_GIVEN INFORMATION:_
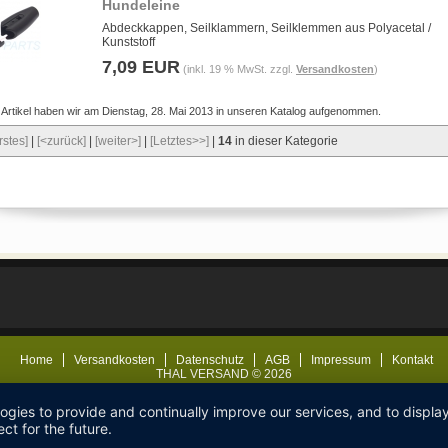
Hundeleine
Abdeckkappen, Seilklammern, Seilklemmen aus Polyacetal /
Kunststoff
7,09 EUR
(inkl. 19 % MwSt. zzgl.
Versandkosten
)
 Artikel haben wir am Dienstag, 28. Mai 2013 in unseren Katalog aufgenommen.
rstes]
|
[<zurück]
|
[weiter>]
|
[Letztes>>]
|
14
in dieser Kategorie
Home
Versandkosten
Datenschutz
AGB
Impressum
Kontakt
THAL VERSAND © 2026
logies to provide and continually improve our services, and to displ
ct for the future.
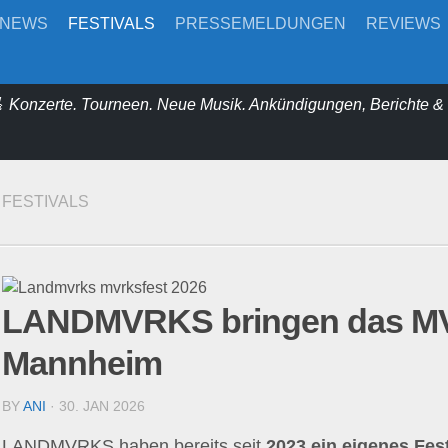
-NEWS
FESTIVALS
PRESSEMELDUNGEN
REVIEWS
 Konzerte. Tourneen. Neue Musik. Ankündigungen, Berichte 
FESTIVALS
LANDMVRKS bringen das M
Mannheim
BY
ANI
· 30. JAN 2026
LANDMVRKS haben bereits seit
2023 ein eigenes F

_WHAT TO PRODUCE:_
The only acceptable answer is a number: how many lines of the listing contain the word "LANDMVRKS".

_WRITTEN RESPONSE:_
2